Interviewfragen können als Sprachwerke urheberrechtlichen Schutz genießen, wenn sie Spielraum für eine individuelle Gestaltung bieten und somit individuelles Schaffen erfordern. Dies bejahte das Landgericht Hamburg (LG Hamburg) durch einstweilige Verfügung in einem nun veröffentlichten Beschluss (Az.: 308 O 388/12 vom 8. November 2012). Die streitgegenständlichen Fragen weisen nach Ansicht des Gerichts vielfache Möglichkeiten der Formulierung auf und sind aufgrund ihrer prägnanten sprachlichen Gestaltung, ihres inhaltlichen Aufbaus und ihrer individuellen Zusammenstellung urheberrechtlich geschützt. Wie der »Stern« bereits im November berichtete, hatte die FDP ohne Erlaubnis des Nachrichtenmagazins einen von diesem zugesandten Fragenkatalog zu Recherchen über Geschäfte von Tochterunternehmen der FDP auf der Webseite der Partei mit eigenen Antworten veröffentlicht. Diese Veröffentlichung wurde vorgenommen, bevor der »Stern« den Artikel zu seinen Recherchen publik gemacht hatte. Angaben des Magazins zufolge behandelten die Fragen darüber hinaus recherchierte Sachverhalte, über die das Magazin noch nicht berichtet hat. Auf einen entsprechenden Antrag hin hat das LG Hamburg der FDP nun per einstweiliger Verfügung verboten, die Fragen des Magazins zu den Unternehmensgeschäften der FDP auf der Webseite der Partei öffentlich zugänglich zu machen. Eine Rechtfertigung aufgrund der Schrankenregelung zum Zitatrecht gem. § 51 UrhG lehnte das Gericht ab, da es vorliegend an dem Zitatzweck fehle. Die Zusammenstellung, Auswahl und inhaltliche Gestaltung der Fragen werde nicht erörtert oder bewertet und diese seien auch nicht Grundlage einer geistigen Auseinandersetzung.

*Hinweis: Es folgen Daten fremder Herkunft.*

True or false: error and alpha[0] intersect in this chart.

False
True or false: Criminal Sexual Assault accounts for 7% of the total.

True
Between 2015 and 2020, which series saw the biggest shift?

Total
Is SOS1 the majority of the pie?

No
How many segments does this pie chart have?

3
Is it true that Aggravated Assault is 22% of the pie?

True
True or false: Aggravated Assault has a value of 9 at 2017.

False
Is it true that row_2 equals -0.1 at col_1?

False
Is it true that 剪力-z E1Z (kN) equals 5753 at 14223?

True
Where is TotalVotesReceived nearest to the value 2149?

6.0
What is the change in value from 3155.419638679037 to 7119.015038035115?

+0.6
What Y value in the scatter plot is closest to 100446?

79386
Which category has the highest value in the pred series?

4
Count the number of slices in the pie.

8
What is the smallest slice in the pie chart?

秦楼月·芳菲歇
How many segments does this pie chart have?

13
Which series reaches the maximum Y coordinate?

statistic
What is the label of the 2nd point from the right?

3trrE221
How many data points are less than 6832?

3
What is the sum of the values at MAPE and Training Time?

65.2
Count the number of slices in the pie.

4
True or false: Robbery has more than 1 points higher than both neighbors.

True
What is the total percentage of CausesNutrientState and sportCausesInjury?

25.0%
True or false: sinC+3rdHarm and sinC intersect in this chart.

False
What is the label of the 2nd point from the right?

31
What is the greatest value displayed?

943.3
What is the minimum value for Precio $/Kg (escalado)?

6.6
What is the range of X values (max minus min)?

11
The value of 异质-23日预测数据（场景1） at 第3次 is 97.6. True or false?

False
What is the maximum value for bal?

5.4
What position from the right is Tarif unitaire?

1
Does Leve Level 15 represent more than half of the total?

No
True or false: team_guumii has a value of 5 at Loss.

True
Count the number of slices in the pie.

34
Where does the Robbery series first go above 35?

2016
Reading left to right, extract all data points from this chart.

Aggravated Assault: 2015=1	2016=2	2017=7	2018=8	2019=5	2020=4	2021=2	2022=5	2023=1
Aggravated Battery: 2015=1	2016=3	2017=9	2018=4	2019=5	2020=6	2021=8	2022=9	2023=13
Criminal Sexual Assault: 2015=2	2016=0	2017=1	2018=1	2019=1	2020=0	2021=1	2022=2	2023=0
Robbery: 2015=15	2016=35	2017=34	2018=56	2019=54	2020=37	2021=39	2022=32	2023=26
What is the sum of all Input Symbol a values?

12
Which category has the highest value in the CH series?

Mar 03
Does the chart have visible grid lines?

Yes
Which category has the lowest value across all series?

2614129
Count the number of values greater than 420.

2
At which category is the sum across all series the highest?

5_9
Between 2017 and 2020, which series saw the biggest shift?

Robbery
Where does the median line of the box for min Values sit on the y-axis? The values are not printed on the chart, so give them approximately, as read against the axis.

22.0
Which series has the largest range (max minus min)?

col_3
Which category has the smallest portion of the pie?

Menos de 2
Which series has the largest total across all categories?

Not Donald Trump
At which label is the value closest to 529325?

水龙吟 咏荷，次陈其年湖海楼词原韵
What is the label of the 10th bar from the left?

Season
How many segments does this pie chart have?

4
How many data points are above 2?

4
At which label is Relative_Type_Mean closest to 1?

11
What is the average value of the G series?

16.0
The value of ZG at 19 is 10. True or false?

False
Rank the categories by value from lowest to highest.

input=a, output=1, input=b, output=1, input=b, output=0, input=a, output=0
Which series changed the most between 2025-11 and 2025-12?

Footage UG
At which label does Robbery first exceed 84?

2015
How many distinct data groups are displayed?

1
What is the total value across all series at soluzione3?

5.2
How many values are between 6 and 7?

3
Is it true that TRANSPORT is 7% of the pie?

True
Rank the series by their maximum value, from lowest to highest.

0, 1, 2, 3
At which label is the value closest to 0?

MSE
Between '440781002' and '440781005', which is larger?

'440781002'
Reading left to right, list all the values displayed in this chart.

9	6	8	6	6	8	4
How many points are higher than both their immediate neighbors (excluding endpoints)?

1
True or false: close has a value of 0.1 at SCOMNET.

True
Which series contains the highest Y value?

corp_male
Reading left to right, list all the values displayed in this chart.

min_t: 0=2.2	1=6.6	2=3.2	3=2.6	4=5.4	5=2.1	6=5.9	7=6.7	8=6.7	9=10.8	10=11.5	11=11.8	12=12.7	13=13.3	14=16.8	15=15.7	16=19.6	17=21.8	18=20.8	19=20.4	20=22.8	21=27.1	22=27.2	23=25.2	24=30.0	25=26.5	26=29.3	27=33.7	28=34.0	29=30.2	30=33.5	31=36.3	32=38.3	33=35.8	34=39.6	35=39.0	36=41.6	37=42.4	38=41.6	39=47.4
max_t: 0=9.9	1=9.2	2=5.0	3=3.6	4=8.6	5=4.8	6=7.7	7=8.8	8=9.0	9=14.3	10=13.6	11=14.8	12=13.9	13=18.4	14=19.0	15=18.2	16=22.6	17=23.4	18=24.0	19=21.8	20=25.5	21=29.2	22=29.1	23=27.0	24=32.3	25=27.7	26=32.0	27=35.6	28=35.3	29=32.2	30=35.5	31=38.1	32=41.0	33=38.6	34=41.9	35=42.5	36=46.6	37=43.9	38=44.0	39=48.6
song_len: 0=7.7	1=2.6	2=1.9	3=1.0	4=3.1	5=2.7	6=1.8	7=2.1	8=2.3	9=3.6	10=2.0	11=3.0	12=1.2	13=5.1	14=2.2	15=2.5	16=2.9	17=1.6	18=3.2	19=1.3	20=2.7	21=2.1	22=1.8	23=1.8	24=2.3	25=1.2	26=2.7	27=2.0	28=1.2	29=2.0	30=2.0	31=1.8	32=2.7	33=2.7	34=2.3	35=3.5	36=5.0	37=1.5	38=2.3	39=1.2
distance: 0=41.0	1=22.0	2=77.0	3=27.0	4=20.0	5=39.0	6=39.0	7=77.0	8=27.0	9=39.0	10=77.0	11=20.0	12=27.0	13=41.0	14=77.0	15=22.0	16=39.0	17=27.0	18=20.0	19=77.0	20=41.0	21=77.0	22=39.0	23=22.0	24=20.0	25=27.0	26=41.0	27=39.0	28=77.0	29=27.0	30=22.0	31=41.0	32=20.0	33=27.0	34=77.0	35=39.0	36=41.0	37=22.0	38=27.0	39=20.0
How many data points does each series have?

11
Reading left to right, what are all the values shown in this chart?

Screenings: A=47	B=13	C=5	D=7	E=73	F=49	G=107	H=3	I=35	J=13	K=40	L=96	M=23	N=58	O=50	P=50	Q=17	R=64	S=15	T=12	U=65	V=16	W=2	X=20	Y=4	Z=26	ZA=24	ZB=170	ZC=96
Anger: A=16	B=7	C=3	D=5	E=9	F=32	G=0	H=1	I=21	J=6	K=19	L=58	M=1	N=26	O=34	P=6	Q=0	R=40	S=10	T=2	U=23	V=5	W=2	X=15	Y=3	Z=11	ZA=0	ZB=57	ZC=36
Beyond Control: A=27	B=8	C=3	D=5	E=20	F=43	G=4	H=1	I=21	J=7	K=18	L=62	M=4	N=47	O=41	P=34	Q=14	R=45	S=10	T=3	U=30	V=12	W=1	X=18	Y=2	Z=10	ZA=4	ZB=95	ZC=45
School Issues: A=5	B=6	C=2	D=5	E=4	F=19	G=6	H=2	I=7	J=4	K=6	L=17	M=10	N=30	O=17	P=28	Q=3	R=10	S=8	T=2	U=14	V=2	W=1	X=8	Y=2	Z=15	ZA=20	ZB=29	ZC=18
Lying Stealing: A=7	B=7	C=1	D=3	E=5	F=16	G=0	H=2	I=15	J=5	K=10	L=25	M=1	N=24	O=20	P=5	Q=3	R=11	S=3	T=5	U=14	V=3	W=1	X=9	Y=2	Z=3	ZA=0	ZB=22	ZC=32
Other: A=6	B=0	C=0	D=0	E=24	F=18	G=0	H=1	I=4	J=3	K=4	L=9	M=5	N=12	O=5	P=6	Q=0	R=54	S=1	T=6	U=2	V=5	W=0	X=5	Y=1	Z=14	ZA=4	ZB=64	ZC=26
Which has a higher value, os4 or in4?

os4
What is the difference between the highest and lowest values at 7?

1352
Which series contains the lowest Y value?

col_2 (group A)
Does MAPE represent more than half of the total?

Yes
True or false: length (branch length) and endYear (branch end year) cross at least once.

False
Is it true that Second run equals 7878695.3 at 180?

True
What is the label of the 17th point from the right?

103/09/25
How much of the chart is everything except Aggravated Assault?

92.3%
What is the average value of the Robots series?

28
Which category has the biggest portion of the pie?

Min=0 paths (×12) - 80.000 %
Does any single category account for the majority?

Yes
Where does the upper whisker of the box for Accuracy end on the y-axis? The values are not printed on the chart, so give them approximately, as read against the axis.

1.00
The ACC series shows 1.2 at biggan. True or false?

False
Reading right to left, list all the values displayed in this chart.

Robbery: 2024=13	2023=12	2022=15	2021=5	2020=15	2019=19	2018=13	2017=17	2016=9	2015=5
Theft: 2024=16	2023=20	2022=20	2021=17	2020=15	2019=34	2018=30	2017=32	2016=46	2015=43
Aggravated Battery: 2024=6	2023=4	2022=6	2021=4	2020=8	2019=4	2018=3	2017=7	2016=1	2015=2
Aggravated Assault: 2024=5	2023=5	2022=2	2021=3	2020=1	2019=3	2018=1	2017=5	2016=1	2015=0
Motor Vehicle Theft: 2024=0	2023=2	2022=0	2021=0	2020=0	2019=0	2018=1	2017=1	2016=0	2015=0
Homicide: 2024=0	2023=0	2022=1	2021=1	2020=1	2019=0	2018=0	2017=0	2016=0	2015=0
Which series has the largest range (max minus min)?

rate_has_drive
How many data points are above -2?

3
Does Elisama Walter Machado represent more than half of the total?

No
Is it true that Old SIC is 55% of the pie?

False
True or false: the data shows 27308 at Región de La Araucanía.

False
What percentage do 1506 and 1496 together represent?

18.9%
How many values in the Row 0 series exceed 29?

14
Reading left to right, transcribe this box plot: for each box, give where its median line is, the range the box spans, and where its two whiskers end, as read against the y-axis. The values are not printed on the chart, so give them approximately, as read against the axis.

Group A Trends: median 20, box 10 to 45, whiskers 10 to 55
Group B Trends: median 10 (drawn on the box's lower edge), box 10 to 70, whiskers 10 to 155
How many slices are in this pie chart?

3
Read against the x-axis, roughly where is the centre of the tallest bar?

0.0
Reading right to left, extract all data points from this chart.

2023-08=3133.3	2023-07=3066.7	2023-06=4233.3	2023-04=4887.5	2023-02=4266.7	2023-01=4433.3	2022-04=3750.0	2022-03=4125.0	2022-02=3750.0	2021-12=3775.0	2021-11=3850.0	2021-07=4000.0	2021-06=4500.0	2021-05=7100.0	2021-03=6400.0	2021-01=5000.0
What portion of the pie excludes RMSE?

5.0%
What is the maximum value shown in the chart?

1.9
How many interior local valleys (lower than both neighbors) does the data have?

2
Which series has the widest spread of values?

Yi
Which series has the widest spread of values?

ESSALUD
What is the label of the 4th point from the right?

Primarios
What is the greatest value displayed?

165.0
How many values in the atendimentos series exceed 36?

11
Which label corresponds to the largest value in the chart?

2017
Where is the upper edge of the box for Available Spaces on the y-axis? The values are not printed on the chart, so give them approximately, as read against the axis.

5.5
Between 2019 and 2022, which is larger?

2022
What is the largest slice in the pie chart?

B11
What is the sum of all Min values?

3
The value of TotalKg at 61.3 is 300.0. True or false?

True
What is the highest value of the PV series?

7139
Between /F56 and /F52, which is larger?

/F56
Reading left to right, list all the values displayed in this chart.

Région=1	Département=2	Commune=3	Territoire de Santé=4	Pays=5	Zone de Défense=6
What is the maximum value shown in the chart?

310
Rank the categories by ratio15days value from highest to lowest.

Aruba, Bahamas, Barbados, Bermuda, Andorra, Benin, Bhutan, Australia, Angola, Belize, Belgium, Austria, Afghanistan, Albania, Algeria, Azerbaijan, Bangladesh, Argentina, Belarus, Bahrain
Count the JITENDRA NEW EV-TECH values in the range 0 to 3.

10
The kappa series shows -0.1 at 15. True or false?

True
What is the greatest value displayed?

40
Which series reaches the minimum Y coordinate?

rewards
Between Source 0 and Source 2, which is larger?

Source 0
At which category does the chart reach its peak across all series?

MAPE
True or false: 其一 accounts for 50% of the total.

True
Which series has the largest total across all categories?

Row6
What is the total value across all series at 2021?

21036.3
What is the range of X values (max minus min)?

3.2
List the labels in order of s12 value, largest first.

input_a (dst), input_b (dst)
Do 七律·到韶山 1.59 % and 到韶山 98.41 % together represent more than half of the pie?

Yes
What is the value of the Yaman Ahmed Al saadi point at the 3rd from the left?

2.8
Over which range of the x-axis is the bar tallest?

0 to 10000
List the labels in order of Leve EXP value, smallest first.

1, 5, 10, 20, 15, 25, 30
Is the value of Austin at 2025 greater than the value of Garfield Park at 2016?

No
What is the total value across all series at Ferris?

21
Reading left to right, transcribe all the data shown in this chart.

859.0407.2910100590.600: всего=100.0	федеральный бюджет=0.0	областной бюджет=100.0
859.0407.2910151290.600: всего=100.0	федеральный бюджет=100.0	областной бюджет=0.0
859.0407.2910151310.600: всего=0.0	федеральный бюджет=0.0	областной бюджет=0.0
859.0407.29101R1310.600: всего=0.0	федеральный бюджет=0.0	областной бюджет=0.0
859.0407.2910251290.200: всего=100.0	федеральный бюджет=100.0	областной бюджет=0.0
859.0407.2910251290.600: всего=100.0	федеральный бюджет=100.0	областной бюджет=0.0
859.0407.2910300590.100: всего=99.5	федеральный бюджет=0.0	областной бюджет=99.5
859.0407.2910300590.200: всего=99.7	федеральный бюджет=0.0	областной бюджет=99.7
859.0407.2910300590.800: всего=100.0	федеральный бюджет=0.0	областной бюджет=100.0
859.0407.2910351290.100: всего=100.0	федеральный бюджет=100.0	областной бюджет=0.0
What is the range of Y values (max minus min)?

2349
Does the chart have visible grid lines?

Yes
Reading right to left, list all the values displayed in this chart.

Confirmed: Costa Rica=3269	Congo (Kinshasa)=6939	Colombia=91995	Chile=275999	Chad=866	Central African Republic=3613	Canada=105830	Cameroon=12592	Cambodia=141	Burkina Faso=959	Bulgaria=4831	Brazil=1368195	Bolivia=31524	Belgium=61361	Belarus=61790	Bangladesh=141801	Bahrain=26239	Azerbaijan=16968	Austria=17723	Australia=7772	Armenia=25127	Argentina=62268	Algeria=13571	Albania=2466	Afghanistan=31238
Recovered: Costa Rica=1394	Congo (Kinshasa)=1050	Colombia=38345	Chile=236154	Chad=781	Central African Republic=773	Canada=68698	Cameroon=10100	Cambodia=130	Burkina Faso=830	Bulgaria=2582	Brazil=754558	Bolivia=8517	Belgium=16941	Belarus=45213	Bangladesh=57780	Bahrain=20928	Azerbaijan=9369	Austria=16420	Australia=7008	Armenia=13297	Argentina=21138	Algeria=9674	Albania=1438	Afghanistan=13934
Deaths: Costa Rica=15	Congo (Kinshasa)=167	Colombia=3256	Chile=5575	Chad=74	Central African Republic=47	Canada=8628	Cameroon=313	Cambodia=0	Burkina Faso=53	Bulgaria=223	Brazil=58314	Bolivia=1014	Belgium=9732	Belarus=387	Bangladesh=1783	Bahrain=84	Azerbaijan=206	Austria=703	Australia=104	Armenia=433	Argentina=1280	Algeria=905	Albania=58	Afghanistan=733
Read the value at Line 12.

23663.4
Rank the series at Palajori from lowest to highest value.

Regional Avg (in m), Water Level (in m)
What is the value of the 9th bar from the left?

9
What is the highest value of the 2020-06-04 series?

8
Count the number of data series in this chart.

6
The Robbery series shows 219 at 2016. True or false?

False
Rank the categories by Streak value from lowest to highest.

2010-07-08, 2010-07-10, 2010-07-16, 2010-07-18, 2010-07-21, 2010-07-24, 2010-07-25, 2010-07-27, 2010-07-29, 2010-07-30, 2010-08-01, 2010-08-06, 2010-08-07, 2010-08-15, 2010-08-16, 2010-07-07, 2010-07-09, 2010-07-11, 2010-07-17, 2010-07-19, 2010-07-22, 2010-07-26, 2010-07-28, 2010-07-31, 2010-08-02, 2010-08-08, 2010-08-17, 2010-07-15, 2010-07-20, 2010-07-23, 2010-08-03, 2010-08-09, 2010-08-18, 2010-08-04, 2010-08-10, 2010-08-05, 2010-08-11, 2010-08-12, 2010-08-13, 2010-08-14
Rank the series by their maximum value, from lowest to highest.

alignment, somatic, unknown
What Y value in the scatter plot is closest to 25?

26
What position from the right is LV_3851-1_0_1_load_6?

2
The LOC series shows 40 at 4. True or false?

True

Auch handele es sich nicht um eine Berichterstattung über Tagesereignisse gem. § 50 UrhG. Die Interviewfragen behandelten keine Themen, die im Interesse der Öffentlichkeit eine aktuelle Berichterstattung von der Art erfordern, dass vor der Veröffentlichung aus Zeitgründen die Einholung der Zustimmung des Rechteinhabers nicht mehr möglich wäre. 

Die FDP hat den Fragenkatalog von ihrer Weibseite entfernt.